Perjalanan pulang dari Jogja ke Magelang, yang hanya satu jam perjalanan itu, yang hanya berapa puluh kilo itu, entah kenapa selalu mampu menghadirkan pengalaman spiritual bagi saya.
Sebuah perjalanan pulang yang mungkin terasa sangat lebay kalau dianggap sebagai perjalanan kembali seorang pengembara, wong ya cuma sepelemparan batu.
Tapi yah, begitulah adanya. Jarak yang hanya beberapa puluh kilo itu nyatanya tak lantas membuat saya sering pulang ke Magelang. Saya pulang biasanya semingu sekali atau dua minggu sekali. Itu pun biasanya karena saya sudah tak bisa menahan kangen dengan bapak, emak, masakan emak, atau kawan-kawan di sana.
Mangkanya, perjalanan pulang itu selalu menjadi sangat sentimentil.
Momen-momen perjalanan itu selalu memunculkan perasaan yang unik. Bertemu dengan truk pasir langsiran yang tulisan di bokongnya selalu siap memancing senyum, dari yang standar seperti “Kutungu Jandamu” sampai yang nakal seperti “Mencari Nafkah Demi Desah” atau “Isih Penak Mbakyune”. Bertemu dengan foto-foto caleg yang tampangnya bervariasi, dari yang cakep, sampai yang tampangnya sangat mengganggu kamtibmas. Bertemu dengan anak-anak muda yang mencegat truk demi bisa ikut menebeng, dari yang sekadar menebeng untuk pulang ke rumah sehabis sekolah, sampai menebeng demi menciptakan gaya hidup punk yang lebih sahih dan otoritatif.
Bertemu pengamen, tentu saja salah satunya. Termasuk perjalanan pulang pagi kemarin.
Di lampu merah pertigaan mBlondo, motor saya berhenti cukup lama. Para pengamen pun tanpa ampun datang untuk menggeruduk barisan kendaraan yang berhenti.
Kali ini, pengamennya adalah pengamen-pengamen muda nan belia. Saya taksir, mungkin masih usia SMP. Mereka bergerombol dengan pembagian tugas yang bergitu rapi.
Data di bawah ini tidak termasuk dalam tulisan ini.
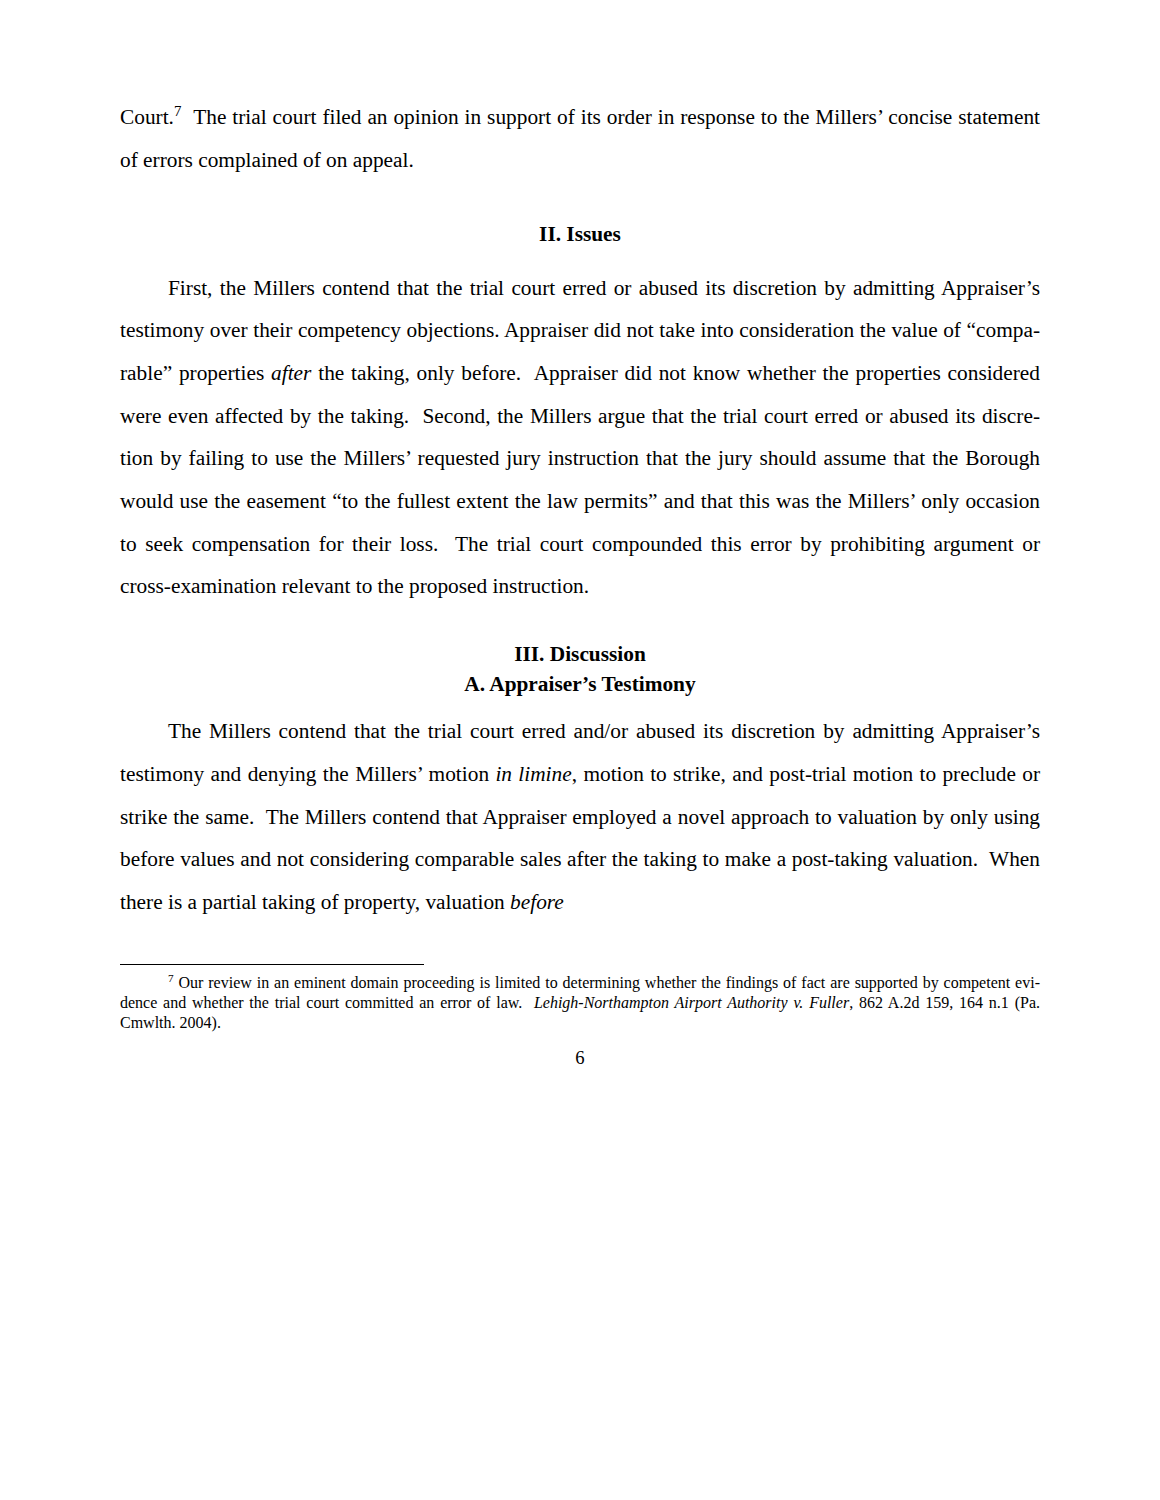Court.7 The trial court filed an opinion in support of its order in response to the Millers’ concise statement of errors complained of on appeal.
II. Issues
First, the Millers contend that the trial court erred or abused its discretion by admitting Appraiser’s testimony over their competency objections. Appraiser did not take into consideration the value of “comparable” properties after the taking, only before. Appraiser did not know whether the properties considered were even affected by the taking. Second, the Millers argue that the trial court erred or abused its discretion by failing to use the Millers’ requested jury instruction that the jury should assume that the Borough would use the easement “to the fullest extent the law permits” and that this was the Millers’ only occasion to seek compensation for their loss. The trial court compounded this error by prohibiting argument or cross-examination relevant to the proposed instruction.
III. Discussion A. Appraiser’s Testimony
The Millers contend that the trial court erred and/or abused its discretion by admitting Appraiser’s testimony and denying the Millers’ motion in limine, motion to strike, and post-trial motion to preclude or strike the same. The Millers contend that Appraiser employed a novel approach to valuation by only using before values and not considering comparable sales after the taking to make a post-taking valuation. When there is a partial taking of property, valuation before
7 Our review in an eminent domain proceeding is limited to determining whether the findings of fact are supported by competent evidence and whether the trial court committed an error of law. Lehigh-Northampton Airport Authority v. Fuller, 862 A.2d 159, 164 n.1 (Pa. Cmwlth. 2004).
6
Ada yang bertugas menggenjreng gitar kentrung, ada yang berdendang, ada pula yang hanya keplok-keplok tangan karena mungkin sadar diri tak punya skil bermusik yang mumpuni dan suaranya kelewat buruk.
Selayaknya pengamen yang berpeluh di bawah matahari, tampang-tampang mereka tentu saja begitu dekil dan kusut.
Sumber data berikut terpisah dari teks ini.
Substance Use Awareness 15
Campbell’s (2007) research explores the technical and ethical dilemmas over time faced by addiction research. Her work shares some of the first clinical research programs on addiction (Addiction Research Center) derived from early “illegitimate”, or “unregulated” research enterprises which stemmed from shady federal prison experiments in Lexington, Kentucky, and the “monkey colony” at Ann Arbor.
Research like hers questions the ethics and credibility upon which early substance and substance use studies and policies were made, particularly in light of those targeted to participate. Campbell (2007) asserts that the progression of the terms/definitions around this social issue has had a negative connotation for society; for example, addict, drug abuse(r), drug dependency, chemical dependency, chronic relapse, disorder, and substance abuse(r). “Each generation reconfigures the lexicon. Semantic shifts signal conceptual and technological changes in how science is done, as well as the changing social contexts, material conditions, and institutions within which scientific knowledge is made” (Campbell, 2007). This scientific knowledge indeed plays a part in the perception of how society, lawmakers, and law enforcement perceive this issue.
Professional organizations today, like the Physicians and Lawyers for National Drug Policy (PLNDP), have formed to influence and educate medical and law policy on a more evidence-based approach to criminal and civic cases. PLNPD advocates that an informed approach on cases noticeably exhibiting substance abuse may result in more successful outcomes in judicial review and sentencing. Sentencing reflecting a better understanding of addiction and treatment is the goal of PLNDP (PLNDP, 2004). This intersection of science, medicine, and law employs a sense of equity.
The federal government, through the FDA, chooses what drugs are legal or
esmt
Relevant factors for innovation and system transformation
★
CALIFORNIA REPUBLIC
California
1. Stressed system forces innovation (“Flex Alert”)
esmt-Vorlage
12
Melihat mereka berkeliling dari satu mobil ke mobil yang lain, dari satu motor ke motor yang lain, tentu saja timbul rasa keprihatinan. Rasa yang tentu saja wajar jika muncul pada diri saya, sebab saya merasa punya nasib yang lebih baik ketimbang mereka.
“Ah, anak-anak sekecil itu, seharusnya jam segini masih belajar dan bermain dengan kawan-kawan mereka di sekolah, bukannya berkelahi dengan waktu di jalanan seperti ini,” batin saya.
Sembari melihat mereka berkeliling, saya mengambil uang receh yang biasa saya kumpulkan di dasbor motor. Bersiap untuk memberikannya pada mereka sebagai tebusan atas suara dan genjrengan gitar kentrung mereka.
Tiga orang mendekat, tapi ternyata tidak mendatangi saya, melainkan mobil di sebelah saya. Mungkin saya yang hanya pakai motor dianggap tidak terlalu berpunya, sehingga mereka menganggap propabiitas saya akan memberikan uang dianggap kecil.
Tapi tak apa, toh saya tetap bisa menyodorkan uang receh saya pada mereka.
Dari jarak yang tak begitu jauh, saya bisa mendengarkan mereka bernyanyi.
“Mengapa terlalu cepat kau pergi, tinggalkan batu nisan…”
“Kenyataan ini begitu memilukan, ingin ku rasa turut serta…”
Demi mendengar potongan lagu tersebut, saya tentu saja terperanjat setengah mati. Ya Tuhan, mereka membawakan lagu “Biarkan Aku Menangis”, sebuah nomor legendaris milik penyanyi kondang 80-an Tommy J Pisa.
Di tengah demam Korean pop dan serbuan musik elekton dan EDM seperti sekarang ini, mendengar anak-anak usia muda membawakan lagu Tommy J Pisa terasa sangat menyejukkan.
Keprihatinan yang tadi sempat muncul beringsut mulai hilang dan berganti dengan optimisme.
Saya gagal memberikan uang receh limaratusan berjumlah empat buah itu sebab lampu sudah keburu hijau.
Motor kemudian saya pacu.
Sepanjang perjalanan, saya terus saja membatin pengharapan saya pada para pengamen kecil itu. “Tak usah sekolah, anak muda. Teruslah mengamen. Selera musik kalian luar biasa.”